SOURCE RECORDS Block Start
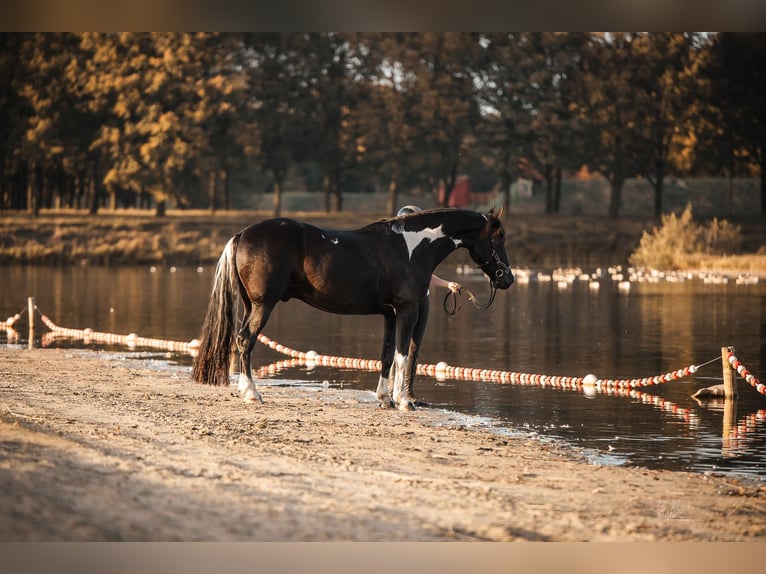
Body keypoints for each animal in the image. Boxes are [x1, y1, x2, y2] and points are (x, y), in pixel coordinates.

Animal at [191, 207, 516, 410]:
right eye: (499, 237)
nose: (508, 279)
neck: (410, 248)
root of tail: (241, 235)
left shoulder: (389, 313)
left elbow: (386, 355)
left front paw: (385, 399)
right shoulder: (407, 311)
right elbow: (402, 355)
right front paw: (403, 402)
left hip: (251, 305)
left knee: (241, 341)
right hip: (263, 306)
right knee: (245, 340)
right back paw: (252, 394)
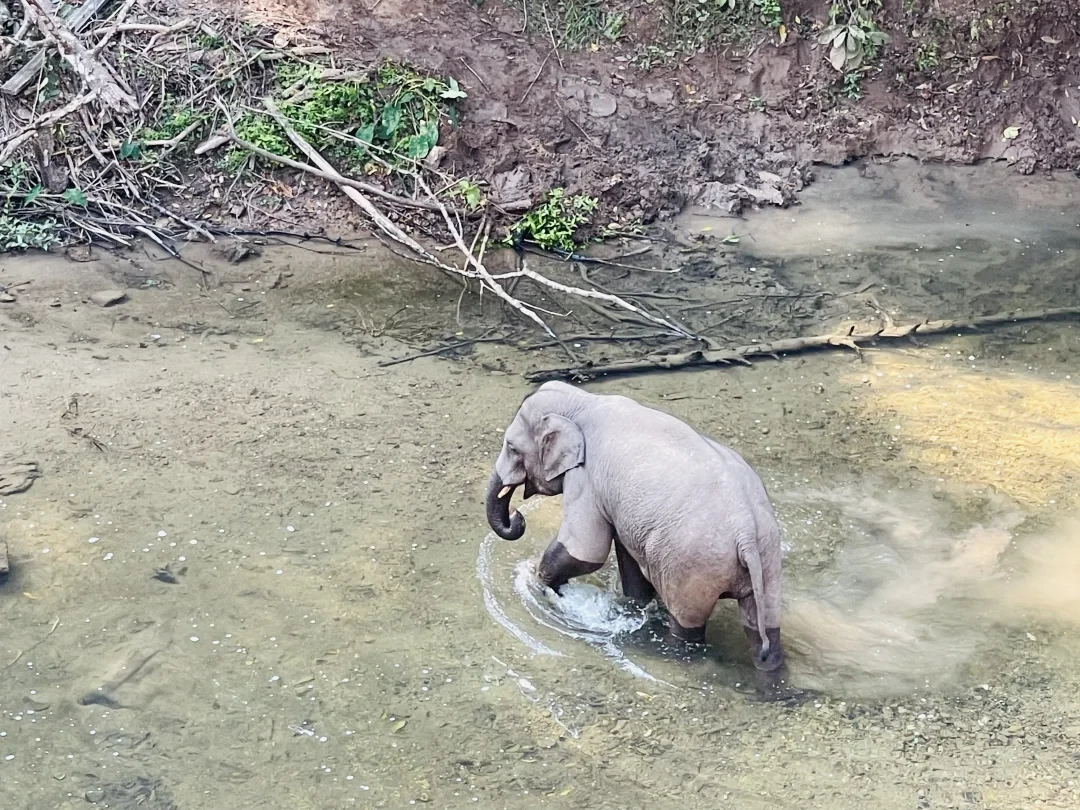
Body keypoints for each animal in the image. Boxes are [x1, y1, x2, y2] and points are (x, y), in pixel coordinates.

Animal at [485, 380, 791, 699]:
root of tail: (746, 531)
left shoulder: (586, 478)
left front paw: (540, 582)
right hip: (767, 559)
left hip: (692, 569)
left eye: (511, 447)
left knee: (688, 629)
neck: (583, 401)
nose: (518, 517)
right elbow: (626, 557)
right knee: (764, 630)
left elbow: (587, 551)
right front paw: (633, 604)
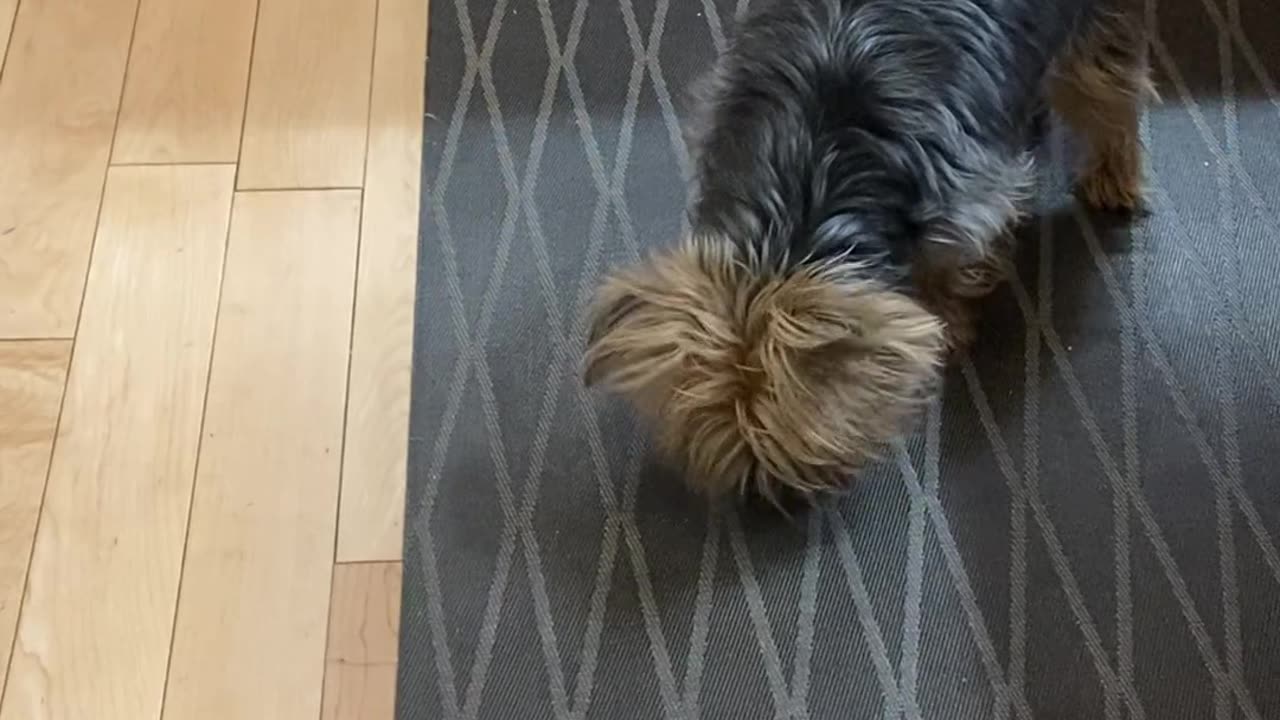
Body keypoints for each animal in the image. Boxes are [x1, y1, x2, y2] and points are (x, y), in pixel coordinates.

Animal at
SOURCE RECORDS Block End
SOURCE RECORDS Block Start
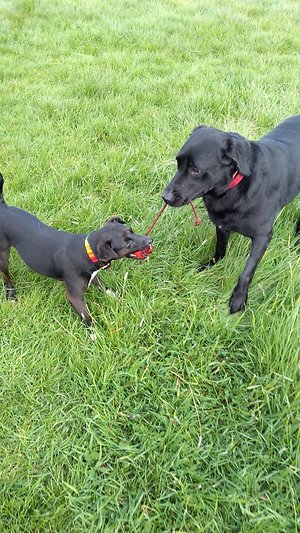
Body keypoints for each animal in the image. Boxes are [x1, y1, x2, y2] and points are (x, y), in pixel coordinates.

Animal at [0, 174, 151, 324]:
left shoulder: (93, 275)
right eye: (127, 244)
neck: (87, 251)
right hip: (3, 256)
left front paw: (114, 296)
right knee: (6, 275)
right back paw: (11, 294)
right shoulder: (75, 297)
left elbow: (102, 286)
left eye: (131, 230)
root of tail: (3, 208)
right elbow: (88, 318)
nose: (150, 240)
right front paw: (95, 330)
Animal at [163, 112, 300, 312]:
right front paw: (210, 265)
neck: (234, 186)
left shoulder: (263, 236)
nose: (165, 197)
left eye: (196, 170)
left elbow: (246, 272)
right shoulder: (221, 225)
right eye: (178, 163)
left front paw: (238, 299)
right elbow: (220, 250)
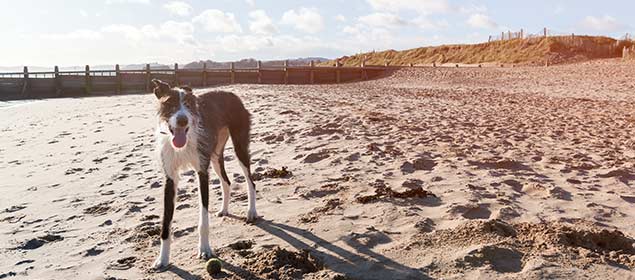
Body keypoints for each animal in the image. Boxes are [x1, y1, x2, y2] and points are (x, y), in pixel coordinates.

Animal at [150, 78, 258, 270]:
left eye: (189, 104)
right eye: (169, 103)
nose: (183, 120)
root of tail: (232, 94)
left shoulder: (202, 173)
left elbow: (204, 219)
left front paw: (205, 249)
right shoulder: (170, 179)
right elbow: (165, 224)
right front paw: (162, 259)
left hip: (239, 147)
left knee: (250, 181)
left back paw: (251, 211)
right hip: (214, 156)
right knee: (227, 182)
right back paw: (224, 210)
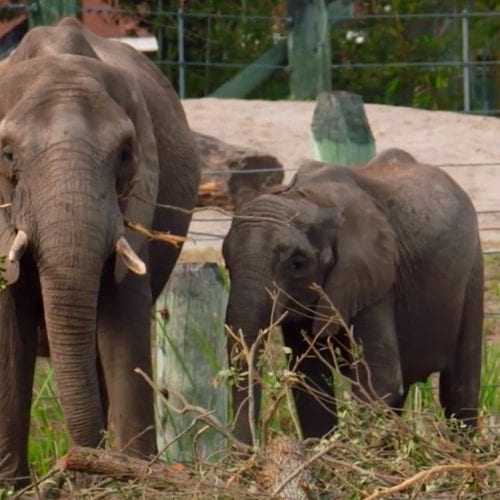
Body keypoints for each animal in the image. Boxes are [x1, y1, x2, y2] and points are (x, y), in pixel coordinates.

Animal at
SOURCE RECORDS Block End
## INSTRUCTIONS FOR THE TASK
Take every line from the records above that has the word "root" and copy it.

## WRITTEN REPLY
root of tail: (241, 235)
root of tail: (746, 531)
root of tail: (3, 208)
root of tail: (232, 94)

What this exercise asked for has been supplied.